Justice Cupp’s decision was joined by Chief Justice Thomas J. Moyer and Justices Evelyn Lundberg Stratton, Maureen O’Connor and Terrence O’Donnell.

Justice Judith Ann Lanzinger entered a dissenting opinion, joined by Justice Paul E. Pfeifer, indicating that in her view reckless operation of a motor vehicle is a lesser included offense of the felony version of failure to comply, and therefore prosecuting Fairbanks for the latter charge after he had already been convicted and fined for reckless operation was a violation of his double jeopardy rights.

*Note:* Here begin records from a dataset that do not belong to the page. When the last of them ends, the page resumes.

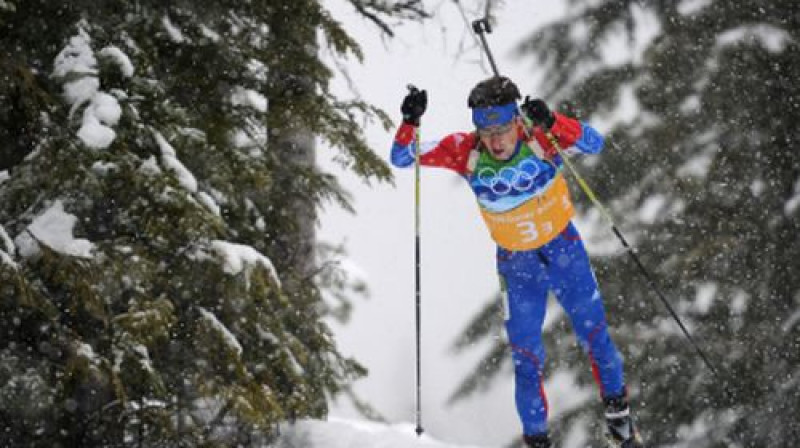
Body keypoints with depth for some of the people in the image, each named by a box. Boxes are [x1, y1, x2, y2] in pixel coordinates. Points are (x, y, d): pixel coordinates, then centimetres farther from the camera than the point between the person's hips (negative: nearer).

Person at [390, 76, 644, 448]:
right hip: (516, 262, 1)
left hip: (564, 247, -1)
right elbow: (402, 157, -16)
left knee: (595, 336, 11)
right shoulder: (465, 152, -21)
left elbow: (593, 143, -40)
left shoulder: (539, 138, -26)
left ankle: (619, 417, 32)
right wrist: (409, 123, -36)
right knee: (526, 357, 3)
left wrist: (550, 123, -55)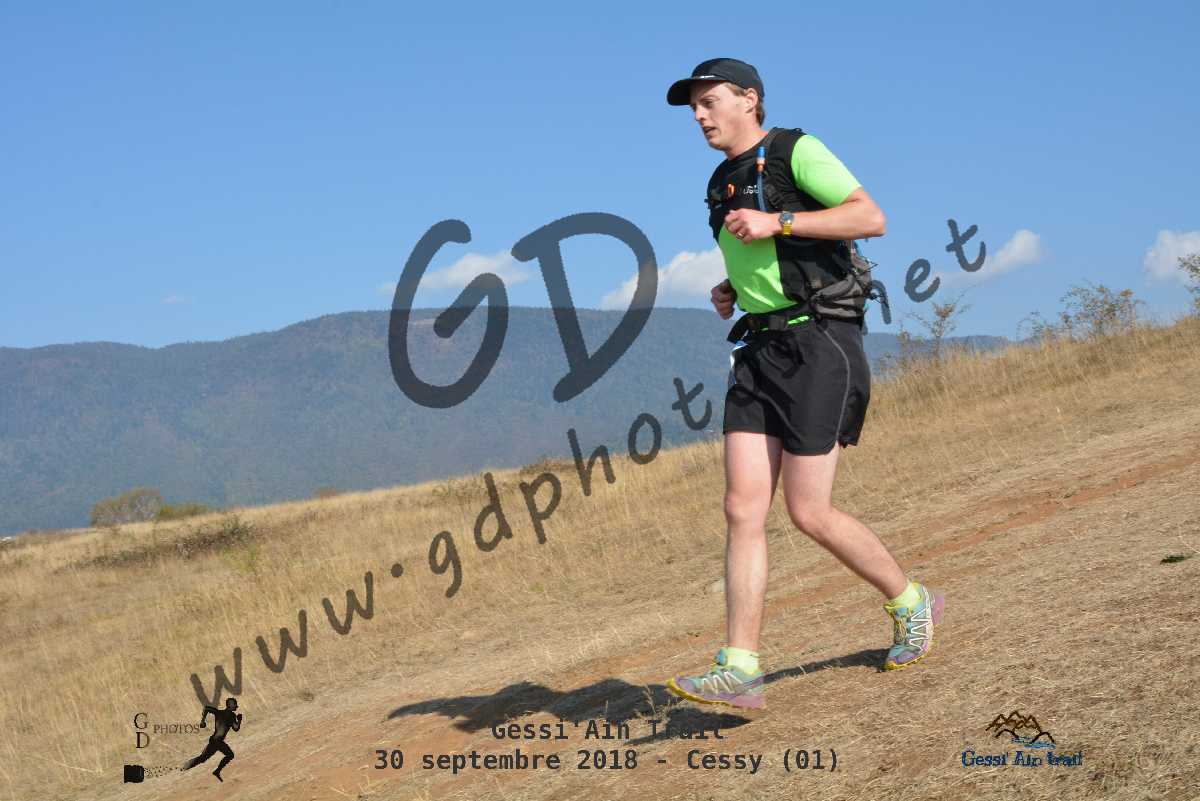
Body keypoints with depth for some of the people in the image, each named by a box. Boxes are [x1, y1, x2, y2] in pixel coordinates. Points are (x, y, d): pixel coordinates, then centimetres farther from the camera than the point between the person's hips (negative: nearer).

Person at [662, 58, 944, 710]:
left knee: (808, 513, -7)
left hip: (818, 344, -8)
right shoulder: (723, 185, 20)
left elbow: (872, 219, -17)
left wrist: (778, 222, -21)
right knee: (743, 509, -5)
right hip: (759, 351, 8)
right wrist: (730, 292, 13)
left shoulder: (795, 152, -5)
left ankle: (910, 603, 17)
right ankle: (739, 670, -8)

“In my analysis, the test for lesser included offenses set forth in State v. Deem (1988) ... is satisfied. Reckless operation does not require proof of any fact beyond those required for the third-degree felony offense of failure to comply,” wrote Justice Lanzinger. “It is impossible to commit a violation of R.C. 2921.331(B) and (C)(5)(a)(ii) — purposely fleeing despite an officer’s signal to stop, thereby causing a substantial risk of serious physical harm to persons or property — without also committing a violation of R.C. 4511.20(A) — driving a car in willful or wanton disregard of the safety of persons or property. Fairbanks was placed in jeopardy once for his reckless driving during the police chase, and therefore, cannot be prosecuted again on facts arising from the same incident.”